I am very pleased to be with you today and to share some thoughts on the occasion of my first visit to India as High Commissioner for Human Rights. I feel a profound affinity with this great country and its people not only because my ancestors hailed from here, but also because, as a non-white South African who grew up under the apartheid regime, I, too, have endured oppression and multiple forms of discrimination. I, too, have known poverty and the unrelenting bite of prejudice and brutality.

Thanks to the leadership and inspiring determination of Mahatma Gandhi and Nelson Mandela, both of our peoples were able to shed colonialism and the repressive rule of the few. We leaped out of the crippling disadvantage of dependence and successfully pursued our dream of self-reliance.

In India and South Africa we truly stand on the shoulders of those two giants. They taught us that ideals and aspirations can prevail over the constraints of seemingly immutable circumstances, violence and oppression. We owe them the formidable, empowering change that has transformed geopolitics, the landscape of social relations, and our very lives. We owe them our trust in the power of dreams to reinvent reality and make the world a more just and hospitable place for all.
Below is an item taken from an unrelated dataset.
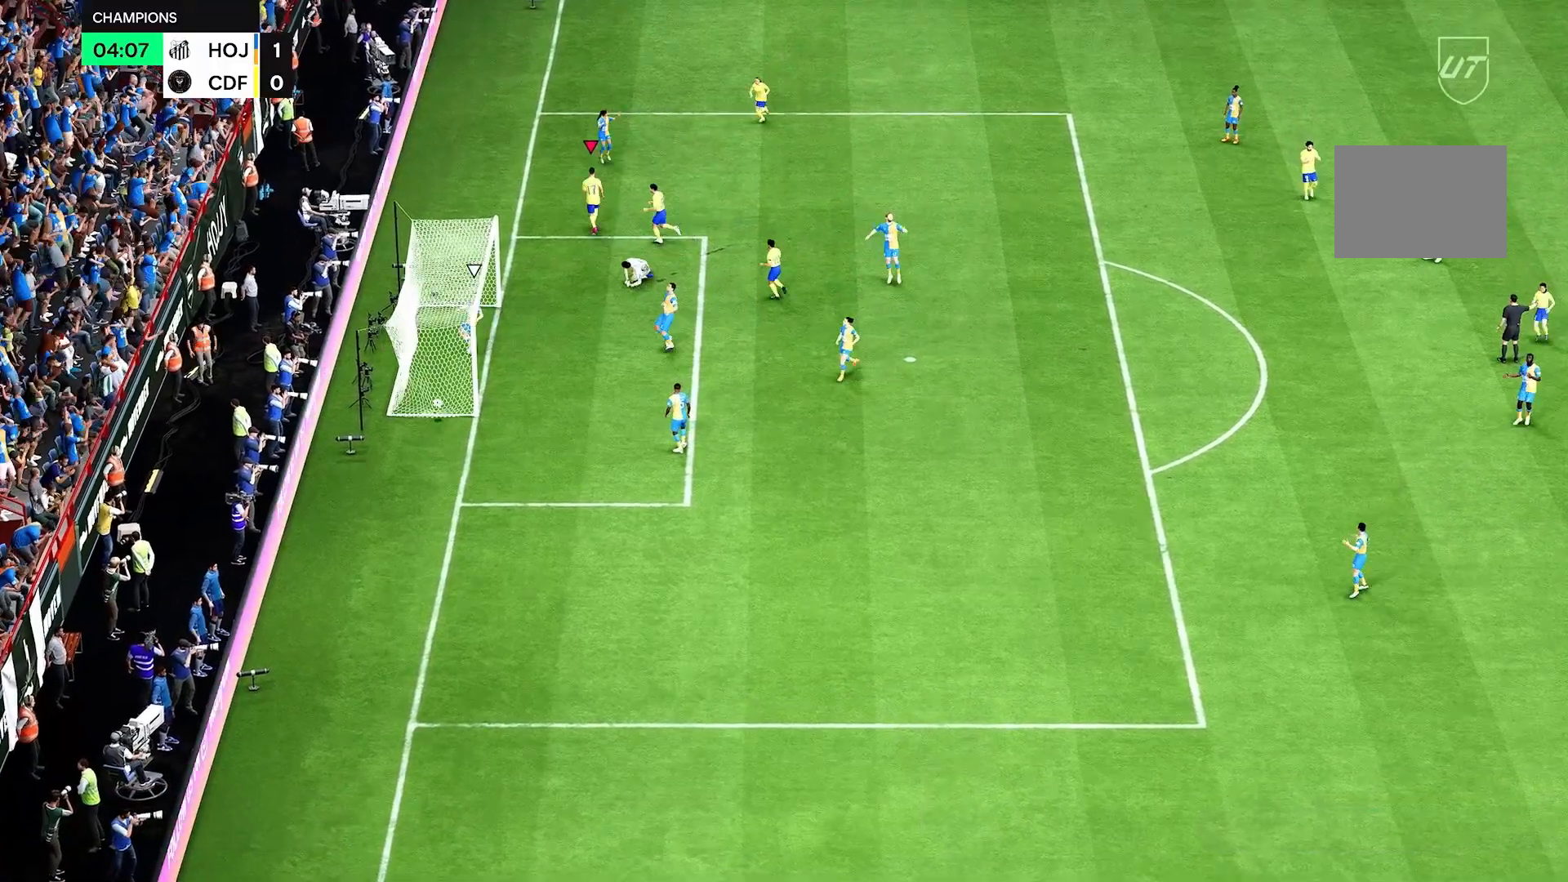
{"buttons": [], "left_stick": "center", "right_stick": "center", "events": []}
Their vision and legacy has inspired and now permeates a thick grid of human rights laws, institutions, mechanisms, global advocacy campaigns, and grassroot networks. Indeed, there is a direct correlation between the ideals that sustained the freedom movement in India, and those that in 1948 were enshrined in the Universal Declaration of Human Rights. Such ideals continued to bolster the quest for liberty and rights of oppressed people all over the world.

Dear Colleagues,
- Today, the strength of India’s democratic and legal institutions, as well as that of a highly engaged civil society and a free press, rests on solid foundations. Indeed, India must be proud of its national protection system, which includes the National Human Rights Commission. The Commission has played a prominent leadership role among national institutions at the regional and international level.

Together with state-level commissions and specialized bodies on women, caste, and tribal issues, this Commission is a catalyst in providing redress and sensitizing administrative and law enforcement bodies on human rights. The National Action Plan it is developing should provide a framework for bringing a rights-based approach to all government policies and programmes.
In this context, I wish to also commend the adoption of the landmark Right to Information Act of 2005 which increases accountability and transparency through the disclosure of information requested by rights holders regarding the conduct of government.

For its part, India’s judiciary strives to enforce human rights, to provide relief to individuals, and ensure that government implements constitutionally guaranteed rights, including economic, social and cultural rights, as well as women’s rights.

In groundbreaking judgments, the Supreme Court of India has interpreted the right to life to include nutrition, clothing and shelter. In another case concerning the issues of inadequate drought relief and chronic hunger and under-nutrition, the Supreme Court has directed the government to implement food relief programmes to halt starvation, supply schools with mid-day meals, and provide subsidized grain to millions of destitute households.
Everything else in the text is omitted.